:: TASK TO COMPLETE ::
State how many lines in the records below contain the string "rangeland", treating uppercase and lowercase as different. Reply with the number alone.

:: SUPPLIED DATA ::
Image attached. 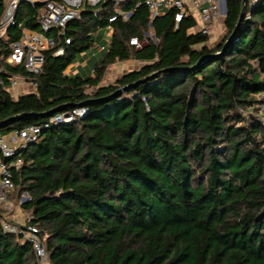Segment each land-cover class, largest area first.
==
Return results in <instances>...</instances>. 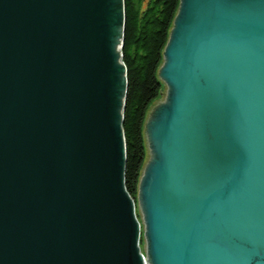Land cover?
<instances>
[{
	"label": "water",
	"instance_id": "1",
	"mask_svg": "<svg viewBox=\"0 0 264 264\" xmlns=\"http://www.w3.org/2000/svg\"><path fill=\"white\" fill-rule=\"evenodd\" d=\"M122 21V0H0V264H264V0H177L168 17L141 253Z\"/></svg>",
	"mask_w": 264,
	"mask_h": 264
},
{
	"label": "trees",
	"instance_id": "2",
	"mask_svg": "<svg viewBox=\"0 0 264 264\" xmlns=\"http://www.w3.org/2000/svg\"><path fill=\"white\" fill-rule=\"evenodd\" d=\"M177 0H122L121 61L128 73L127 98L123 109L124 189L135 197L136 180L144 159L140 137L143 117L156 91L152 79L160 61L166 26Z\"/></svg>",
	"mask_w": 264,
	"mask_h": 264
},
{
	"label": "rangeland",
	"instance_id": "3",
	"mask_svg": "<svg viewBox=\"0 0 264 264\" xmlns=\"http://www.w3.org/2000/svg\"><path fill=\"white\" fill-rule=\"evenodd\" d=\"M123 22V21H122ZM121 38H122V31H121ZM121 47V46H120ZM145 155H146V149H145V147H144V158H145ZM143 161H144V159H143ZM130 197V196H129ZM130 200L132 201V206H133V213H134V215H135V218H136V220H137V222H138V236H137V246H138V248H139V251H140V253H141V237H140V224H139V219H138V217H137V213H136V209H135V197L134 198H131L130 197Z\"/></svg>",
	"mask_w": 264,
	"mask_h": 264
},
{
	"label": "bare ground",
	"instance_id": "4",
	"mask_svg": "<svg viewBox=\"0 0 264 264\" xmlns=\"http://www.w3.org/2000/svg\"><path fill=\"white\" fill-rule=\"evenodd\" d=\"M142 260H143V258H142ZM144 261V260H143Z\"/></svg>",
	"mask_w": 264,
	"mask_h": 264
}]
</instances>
---
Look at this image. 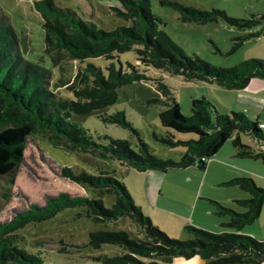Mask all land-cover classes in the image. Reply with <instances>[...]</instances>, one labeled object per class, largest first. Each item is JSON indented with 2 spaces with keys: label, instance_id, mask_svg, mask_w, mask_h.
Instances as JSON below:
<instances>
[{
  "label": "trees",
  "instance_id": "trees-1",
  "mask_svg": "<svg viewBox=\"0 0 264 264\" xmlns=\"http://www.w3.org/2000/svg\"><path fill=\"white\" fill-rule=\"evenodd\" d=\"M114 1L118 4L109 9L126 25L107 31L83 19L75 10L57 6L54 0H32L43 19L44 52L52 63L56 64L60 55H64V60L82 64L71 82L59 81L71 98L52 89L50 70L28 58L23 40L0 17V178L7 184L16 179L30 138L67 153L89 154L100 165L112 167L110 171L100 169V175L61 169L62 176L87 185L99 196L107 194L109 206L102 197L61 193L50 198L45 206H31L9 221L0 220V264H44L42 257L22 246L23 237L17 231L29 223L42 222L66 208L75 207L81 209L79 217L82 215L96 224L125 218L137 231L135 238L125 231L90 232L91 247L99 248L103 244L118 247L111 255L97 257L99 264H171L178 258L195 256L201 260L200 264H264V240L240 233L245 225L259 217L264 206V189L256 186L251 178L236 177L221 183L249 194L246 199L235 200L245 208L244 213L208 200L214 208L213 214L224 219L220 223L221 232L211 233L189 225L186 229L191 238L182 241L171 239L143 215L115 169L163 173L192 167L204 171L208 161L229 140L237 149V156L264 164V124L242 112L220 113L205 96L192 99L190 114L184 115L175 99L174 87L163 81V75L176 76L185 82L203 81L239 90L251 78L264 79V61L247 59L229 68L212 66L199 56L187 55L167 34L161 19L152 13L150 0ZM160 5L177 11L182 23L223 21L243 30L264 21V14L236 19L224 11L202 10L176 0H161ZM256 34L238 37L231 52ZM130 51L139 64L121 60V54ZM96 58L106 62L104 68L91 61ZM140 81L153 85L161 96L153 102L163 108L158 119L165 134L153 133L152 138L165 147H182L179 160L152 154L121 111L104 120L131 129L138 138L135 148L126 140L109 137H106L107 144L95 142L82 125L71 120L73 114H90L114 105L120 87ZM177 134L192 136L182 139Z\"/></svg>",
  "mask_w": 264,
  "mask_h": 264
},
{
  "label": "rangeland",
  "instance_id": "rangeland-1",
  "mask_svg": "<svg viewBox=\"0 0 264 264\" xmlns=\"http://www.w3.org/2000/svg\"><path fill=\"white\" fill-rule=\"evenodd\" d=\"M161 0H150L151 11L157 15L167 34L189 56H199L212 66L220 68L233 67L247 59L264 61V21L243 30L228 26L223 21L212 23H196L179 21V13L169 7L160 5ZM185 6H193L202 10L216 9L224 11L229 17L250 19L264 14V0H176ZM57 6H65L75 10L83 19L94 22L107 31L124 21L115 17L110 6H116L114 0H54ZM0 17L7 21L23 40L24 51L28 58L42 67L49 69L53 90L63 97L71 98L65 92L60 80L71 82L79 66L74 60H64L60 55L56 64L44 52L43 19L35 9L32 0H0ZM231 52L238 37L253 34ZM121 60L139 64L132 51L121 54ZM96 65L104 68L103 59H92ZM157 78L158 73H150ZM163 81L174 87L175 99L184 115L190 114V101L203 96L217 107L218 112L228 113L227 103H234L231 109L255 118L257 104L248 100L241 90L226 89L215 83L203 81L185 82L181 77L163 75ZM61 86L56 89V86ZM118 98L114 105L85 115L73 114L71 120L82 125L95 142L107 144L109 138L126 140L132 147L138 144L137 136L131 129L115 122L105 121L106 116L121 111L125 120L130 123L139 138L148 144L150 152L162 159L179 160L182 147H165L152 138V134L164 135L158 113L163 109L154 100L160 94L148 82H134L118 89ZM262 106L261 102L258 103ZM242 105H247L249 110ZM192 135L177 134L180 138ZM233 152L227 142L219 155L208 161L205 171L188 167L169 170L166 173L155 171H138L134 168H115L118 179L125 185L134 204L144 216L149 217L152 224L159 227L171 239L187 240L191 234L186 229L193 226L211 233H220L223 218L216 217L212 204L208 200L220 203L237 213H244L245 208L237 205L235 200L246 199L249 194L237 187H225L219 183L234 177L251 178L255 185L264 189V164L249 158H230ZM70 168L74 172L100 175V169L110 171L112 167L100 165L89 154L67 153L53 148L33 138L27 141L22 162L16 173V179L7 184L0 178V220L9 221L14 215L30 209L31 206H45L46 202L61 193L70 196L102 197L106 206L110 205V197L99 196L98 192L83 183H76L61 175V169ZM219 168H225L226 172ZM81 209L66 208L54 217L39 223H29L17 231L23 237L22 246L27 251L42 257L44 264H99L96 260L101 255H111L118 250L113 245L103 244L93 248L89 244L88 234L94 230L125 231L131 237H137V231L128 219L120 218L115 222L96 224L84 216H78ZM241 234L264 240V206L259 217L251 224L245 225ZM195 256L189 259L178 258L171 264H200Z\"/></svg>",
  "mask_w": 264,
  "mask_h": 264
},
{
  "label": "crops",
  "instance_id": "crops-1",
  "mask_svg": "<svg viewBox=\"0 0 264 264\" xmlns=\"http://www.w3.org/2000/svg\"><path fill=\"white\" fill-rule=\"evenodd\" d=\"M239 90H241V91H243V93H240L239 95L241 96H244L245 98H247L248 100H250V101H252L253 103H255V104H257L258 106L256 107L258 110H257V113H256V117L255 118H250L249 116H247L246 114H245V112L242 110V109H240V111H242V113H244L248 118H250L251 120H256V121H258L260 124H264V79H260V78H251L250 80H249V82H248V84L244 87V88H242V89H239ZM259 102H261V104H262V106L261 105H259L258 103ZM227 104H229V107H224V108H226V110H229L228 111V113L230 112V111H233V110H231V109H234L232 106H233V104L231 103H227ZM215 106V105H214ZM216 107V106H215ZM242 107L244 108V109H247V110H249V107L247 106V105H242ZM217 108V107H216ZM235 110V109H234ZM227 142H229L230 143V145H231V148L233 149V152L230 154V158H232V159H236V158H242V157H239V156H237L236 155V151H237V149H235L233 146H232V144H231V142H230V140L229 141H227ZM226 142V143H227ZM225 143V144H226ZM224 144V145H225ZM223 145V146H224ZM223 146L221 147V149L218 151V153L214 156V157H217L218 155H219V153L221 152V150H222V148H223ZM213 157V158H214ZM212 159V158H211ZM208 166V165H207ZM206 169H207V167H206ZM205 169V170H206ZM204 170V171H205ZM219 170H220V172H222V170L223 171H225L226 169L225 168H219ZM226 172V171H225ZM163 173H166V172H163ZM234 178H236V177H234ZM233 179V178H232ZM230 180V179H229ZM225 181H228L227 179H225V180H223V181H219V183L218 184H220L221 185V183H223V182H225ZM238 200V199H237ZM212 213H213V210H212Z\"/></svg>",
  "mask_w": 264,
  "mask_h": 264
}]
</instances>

:: FULL SOLUTION ::
3